Hope for cancer patients as Butaro centre gets upgrade

Butaro Cancer Centre of Excellence is set to be upgraded to accommodate more patients.

The move, according to Dr Neo Tapela, the Director of the Non-Communicable Disease Department at Partners In Health /Inshuti Mu Buzima, follows the overwhelming number of patients at the one-year-old centre based at Butaro Hospital in Burera District.

The centre has for the past one year received over 1,000 patients, which has at times over-stretched its capacity.
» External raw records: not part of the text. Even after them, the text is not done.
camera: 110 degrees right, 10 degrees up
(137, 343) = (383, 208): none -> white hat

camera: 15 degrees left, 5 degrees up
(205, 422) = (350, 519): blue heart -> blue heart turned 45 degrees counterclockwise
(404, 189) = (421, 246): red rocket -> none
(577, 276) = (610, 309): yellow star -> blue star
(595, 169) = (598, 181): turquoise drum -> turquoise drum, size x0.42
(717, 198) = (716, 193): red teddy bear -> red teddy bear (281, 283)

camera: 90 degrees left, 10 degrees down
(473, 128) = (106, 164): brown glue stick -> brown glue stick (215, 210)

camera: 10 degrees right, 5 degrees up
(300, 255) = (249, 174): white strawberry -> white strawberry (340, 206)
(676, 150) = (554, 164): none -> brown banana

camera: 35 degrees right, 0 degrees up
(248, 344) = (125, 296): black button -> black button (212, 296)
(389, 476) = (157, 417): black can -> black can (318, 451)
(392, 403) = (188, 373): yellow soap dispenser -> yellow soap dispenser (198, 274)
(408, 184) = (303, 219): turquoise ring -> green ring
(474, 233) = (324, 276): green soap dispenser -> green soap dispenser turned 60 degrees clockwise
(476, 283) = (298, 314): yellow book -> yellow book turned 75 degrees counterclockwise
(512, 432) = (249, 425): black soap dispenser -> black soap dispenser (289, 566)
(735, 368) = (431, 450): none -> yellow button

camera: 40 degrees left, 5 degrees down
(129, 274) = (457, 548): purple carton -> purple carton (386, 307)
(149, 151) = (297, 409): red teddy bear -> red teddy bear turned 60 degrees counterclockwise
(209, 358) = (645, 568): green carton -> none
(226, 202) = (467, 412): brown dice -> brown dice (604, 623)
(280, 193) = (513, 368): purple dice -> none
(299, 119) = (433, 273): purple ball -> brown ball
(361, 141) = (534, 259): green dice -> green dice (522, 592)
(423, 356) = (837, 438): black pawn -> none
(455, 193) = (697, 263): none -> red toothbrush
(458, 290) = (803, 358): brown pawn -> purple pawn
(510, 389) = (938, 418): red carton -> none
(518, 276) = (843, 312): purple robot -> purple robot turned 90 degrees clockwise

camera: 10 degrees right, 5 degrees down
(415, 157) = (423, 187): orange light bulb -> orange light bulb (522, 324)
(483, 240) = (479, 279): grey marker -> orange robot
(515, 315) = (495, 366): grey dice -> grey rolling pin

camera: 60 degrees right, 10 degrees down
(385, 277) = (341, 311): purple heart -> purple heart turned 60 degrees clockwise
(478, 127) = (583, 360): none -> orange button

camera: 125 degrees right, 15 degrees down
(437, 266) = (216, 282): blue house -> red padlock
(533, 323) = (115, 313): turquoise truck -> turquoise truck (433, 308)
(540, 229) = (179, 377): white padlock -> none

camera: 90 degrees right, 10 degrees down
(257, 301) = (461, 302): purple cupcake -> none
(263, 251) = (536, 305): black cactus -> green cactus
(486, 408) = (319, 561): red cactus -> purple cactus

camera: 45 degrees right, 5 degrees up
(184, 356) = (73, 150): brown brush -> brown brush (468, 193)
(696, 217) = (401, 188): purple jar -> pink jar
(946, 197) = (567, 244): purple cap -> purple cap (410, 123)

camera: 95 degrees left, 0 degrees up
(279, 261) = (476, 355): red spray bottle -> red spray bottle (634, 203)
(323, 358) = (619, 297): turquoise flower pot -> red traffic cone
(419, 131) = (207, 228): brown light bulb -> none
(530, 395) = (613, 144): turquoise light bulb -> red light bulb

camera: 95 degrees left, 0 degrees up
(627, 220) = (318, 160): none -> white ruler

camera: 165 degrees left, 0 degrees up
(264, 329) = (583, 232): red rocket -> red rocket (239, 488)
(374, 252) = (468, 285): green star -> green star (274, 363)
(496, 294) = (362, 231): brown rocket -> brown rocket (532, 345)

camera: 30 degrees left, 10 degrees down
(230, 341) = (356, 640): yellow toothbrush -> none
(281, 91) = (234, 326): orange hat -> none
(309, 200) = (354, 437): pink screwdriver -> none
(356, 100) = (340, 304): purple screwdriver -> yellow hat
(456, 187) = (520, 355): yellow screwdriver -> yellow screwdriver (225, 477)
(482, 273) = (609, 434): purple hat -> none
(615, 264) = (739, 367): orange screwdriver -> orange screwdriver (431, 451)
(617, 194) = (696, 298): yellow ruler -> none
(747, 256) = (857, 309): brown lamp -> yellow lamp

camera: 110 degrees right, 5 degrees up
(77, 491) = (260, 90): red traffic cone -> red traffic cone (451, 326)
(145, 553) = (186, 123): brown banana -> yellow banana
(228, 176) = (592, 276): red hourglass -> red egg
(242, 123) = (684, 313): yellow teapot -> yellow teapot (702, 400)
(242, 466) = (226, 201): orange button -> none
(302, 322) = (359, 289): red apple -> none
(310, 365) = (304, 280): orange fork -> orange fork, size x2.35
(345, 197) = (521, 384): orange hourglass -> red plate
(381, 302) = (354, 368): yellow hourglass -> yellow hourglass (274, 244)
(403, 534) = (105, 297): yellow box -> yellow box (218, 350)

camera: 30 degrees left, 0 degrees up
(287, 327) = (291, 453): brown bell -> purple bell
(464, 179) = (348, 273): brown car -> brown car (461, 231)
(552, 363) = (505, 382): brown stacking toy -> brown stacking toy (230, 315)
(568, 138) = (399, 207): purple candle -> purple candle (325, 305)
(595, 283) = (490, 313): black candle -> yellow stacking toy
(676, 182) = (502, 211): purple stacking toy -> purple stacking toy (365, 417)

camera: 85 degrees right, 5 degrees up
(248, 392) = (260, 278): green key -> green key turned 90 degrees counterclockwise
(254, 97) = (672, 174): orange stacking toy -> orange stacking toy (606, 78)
The cancer ward, a 24-bed facility, regularly has over 100 per cent bed occupancy.

Also, 30-40 patient visits are made on a given cancer clinic, day according to Dr Tapela.

“This is why Partners in Health plans to open up the Butaro Ambulatory Cancer Center (BACC) as an extension to the Butaro Cancer Centre of Excellence,” she said.

This facility will exclusively extend cancer services to out-patients.

The centre, which is the first rural-based centre in the country, is also expected to restrict hospitalisation to those patients who require complex or more than one day IV chemotherapy infusions or those who are severely ill, according to Dr Tapela.

“The extension of the cancer facility will decongest the cancer ward where beds are always occupied at over 100 per cent occupancy. This will also decrease costs to patients and minimise contact that is potentially infectious between well cancer patients and the sick hospitalizsed ones,” Dr Tapela said.

Among other services the ambulatory centre will provide include outpatient clinic for oncology consultations for new and existing patients, state of the art chemotherapy mixing facility for both  inpatient oncology unit and outpatient.

There will also be patient support groups, outpatient IV chemotherapy administration anticipated 10-12 patients per day also family education and counseling services.

The new facility, upon completion, will become part of or an extension of the Butaro Cancer Centre of Excellence, she added without elaborating how much this will cost.

The facility is expected to be officially opened next month during the celebration to mark the one-year anniversary of the centre of excellence.

Meanwhile, in an interview with The New Times, Paul Farmer, a co-founder of Partners In Health (PIH), dismissed arguments that most cancer patients are found in urban areas.

“It’s like saying poor people don’t get cancer,” he said.

Two thirds of all cases of cancer in the world come from low and middle income countries.

“No one is taking care of cancer in rural areas and so we decided to do so. Most Rwandans also live in rural areas as Rwanda is still a very rural nation,” he noted.

Currently, some of the major cancers in the country that are managed at the Butaro Cancer Centre include breast, cervical, head and neck, colorectal, stomach, the lymphomas and leukemias.

Other hospitals in the country that offer chemotherapy services in the country include King Faisal Hospital and Rwanda Military Hospital, Kanombe.